Problem Description
Given an array of non-negative integers, a subarray is called beautiful if it is possible to reduce all its elements to 0 by repeatedly choosing two different indices and subtracting 2^k from both elements at positions i and j (for some non-negative integer k) provided the kth bit in both numbers is 1. Determine the number of beautiful (contiguous) subarrays in the given array.
Key Insights
- The operation subtracts 2^k from two numbers only if the kth bit is set in both. This means that for every binary bit position, we can only remove bits in pairs.
- A subarray can be reduced to zero if and only if, for every bit, the count of ones in that bit position is even.
- Observing that parity (even/odd) of bit counts is equivalent to computing the XOR of the subarray, a beautiful subarray must satisfy that its XOR equals 0.
- Thus, the problem reduces to counting subarrays with a cumulative XOR of 0.
- A prefix sum (or prefix XOR) technique with a hashmap can efficiently count subarrays that have the required property.
Space and Time Complexity
Time Complexity: O(n), where n is the number of elements in the array.
Space Complexity: O(n) in the worst case, for storing counts of prefix XOR values in a hashmap.
Solution
The solution uses a prefix XOR method.
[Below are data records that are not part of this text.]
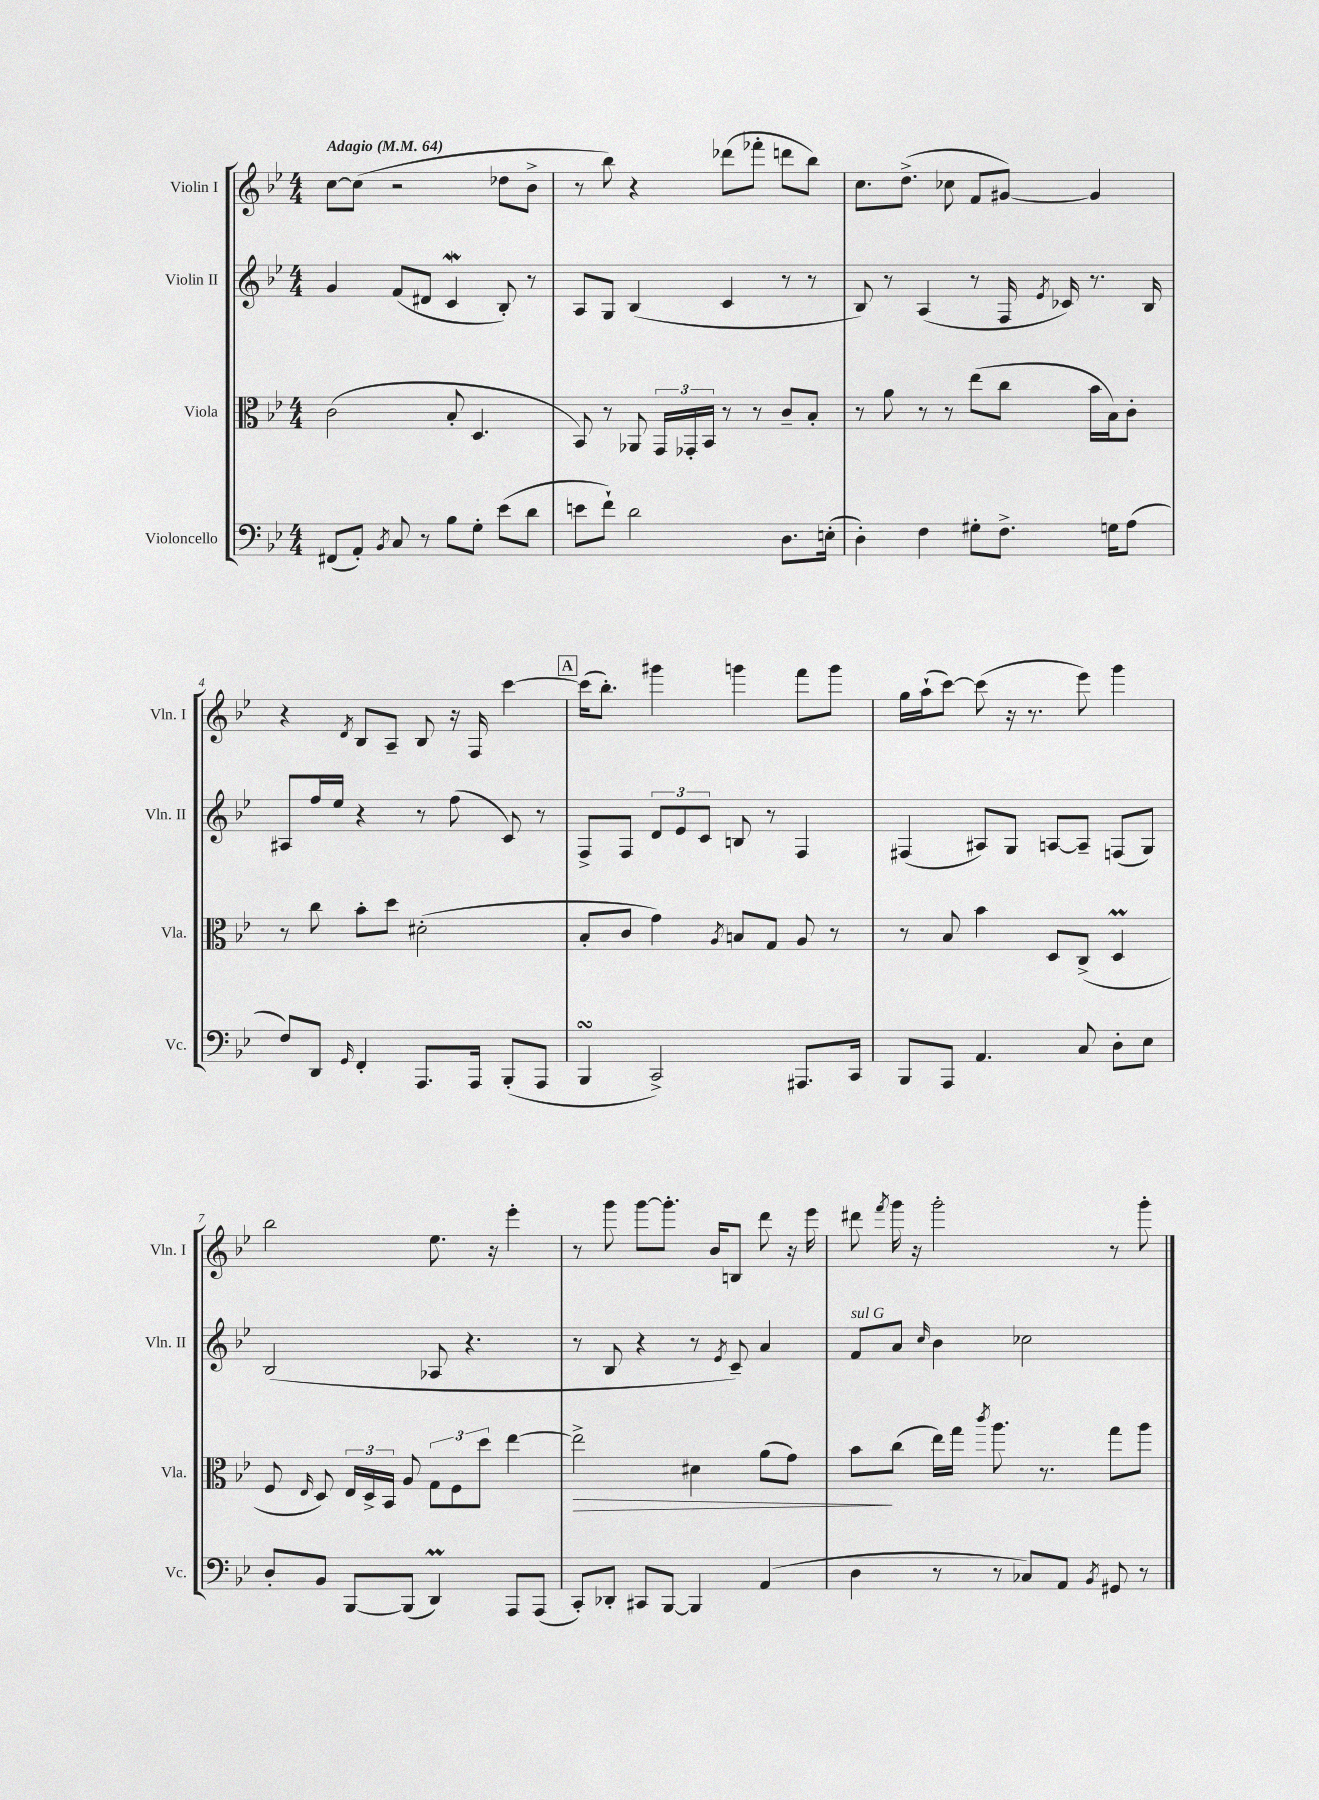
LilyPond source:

<<
\new StaffGroup <<
\new Staff = "s0" \with { instrumentName = "Violin I" shortInstrumentName = "Vln. I" } {
    \clef treble \key bes \major \numericTimeSignature \time 4/4 \tempo "Adagio" 4 = 64
    \autoBeamOff c''8[~ c''8]( r2 des''8[ bes'8]-> |
    r8 bes''8) r4 des'''8[( fes'''8]-. d'''8[ bes''8]) |
    c''8.[ d''8.]->( ces''8 f'8[ gis'8]~) gis'4 |
    r4 \acciaccatura { d'8 } bes8[ a8]-- bes8 r16 f16 c'''4~ |
    \mark \markup { \box "A" } c'''16[( bes''8.]-.) gis'''4 g'''4 f'''8[ g'''8] |
    g''16[ a''16-!( c'''8]~) c'''8( r16 r8. ees'''8) g'''4 |
    bes''2 ees''8. r16 ees'''4-. |
    r8 g'''8 g'''8[~ g'''8.]-. bes'16[ b8] d'''8 r16 ees'''16 |
    dis'''8 \acciaccatura { f'''8 } g'''16 r16 g'''2-. r8 g'''8-. \bar "|." |
}
\new Staff = "s1" \with { instrumentName = "Violin II" shortInstrumentName = "Vln. II" } {
    \clef treble \key bes \major \numericTimeSignature \time 4/4
    \autoBeamOff g'4 f'8[( dis'8] c'4\mordent bes8-.) r8 |
    a8[ g8] bes4( c'4 r8 r8 |
    bes8) r8 a4( r8 f16 \acciaccatura { ees'8 } ces'16) r8. bes16 |
    ais8[ f''16 ees''16] r4 r8 f''8( c'8) r8 |
    \mark \markup { \box "A" } f8[-> f8] \tuplet 3/2 { d'8[ ees'8 c'8] } b8 r8 f4 |
    fis4( ais8[) g8] a8[~ a8]-- f8[( g8]) |
    bes2( aes8 r4. |
    r8 bes8 r4 r8 \acciaccatura { ees'8 } c'8--) a'4 |
    f'8[^\markup { \italic "sul G" } a'8] \grace { c''16 } bes'4 ces''2 \bar "|." |
}
\new Staff = "s2" \with { instrumentName = "Viola" shortInstrumentName = "Vla." } {
    \clef alto \key bes \major \numericTimeSignature \time 4/4
    \autoBeamOff c'2( bes8-. d4. |
    bes,8) r8 aes,8 \tuplet 3/2 { g,16[ ges,16-. bes,16] } r8 r8 c'8[-- bes8]-. |
    r8 a'8 r8 r8 ees''8[( c''8] bes'16[ bes16) c'8]-. |
    r8 c''8 bes'8[-. d''8] dis'2-.( |
    \mark \markup { \box "A" } bes8[-. c'8] g'4) \acciaccatura { a8 } b8[ g8] a8 r8 |
    r8 bes8 bes'4 d8[ c8]->( d4\prall |
    f8 \grace { ees16 } d8) \tuplet 3/2 { ees16[ d16-> bes,16] } a8 \tuplet 3/2 { g8[ f8 d''8] } ees''4~ |
    ees''2->\> dis'4 a'8[( g'8]) |
    bes'8[\! c''8]( ees''16[) g''16] \acciaccatura { c'''8 } a''8. r8. g''8[ a''8] \bar "|." |
}
\new Staff = "s3" \with { instrumentName = "Violoncello" shortInstrumentName = "Vc." } {
    \clef bass \key bes \major \numericTimeSignature \time 4/4
    \autoBeamOff fis,8[( a,8]-.) \acciaccatura { bes,8 } c8 r8 bes8[ g8]-. ees'8[( d'8] |
    e'8[ f'8]-!) d'2 d8.[ e16]-.( |
    d4-.) f4 gis8[-. f8.]-> g16[ a8]( |
    f8[) d,8] \grace { g,16 } f,4-. a,,8.[ a,,16] bes,,8[-.( a,,8] |
    \mark \markup { \box "A" } bes,,4\turn c,2->) ais,,8.[ c,16] |
    bes,,8[ a,,8] a,4. c8 d8[-. ees8] |
    d8[-. bes,8] bes,,8[~ bes,,8]( d,4\prall) a,,8[ a,,8]( |
    c,8[-.) des,8]-. cis,8[ bes,,8]~ bes,,4 a,4( |
    d4 r8 r8 ces8[) a,8] \acciaccatura { bes,8 } gis,8 r8 \bar "|." |
}
>>
>>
Define prefixXOR such that prefixXOR[i] is the XOR of nums[0..i]. A subarray nums[i+1..j] has XOR equal to prefixXOR[j] XOR prefixXOR[i]. For the subarray to have XOR 0, it must be that prefixXOR[j] equals prefixXOR[i]. Additionally, if the prefixXOR itself is zero at a given index, the subarray from the beginning to that index is beautiful.
By maintaining a hashmap that maps each prefixXOR value to its count, we can increment the result by the count each time we see the same prefixXOR again. This efficiently counts all beautiful subarrays in one pass.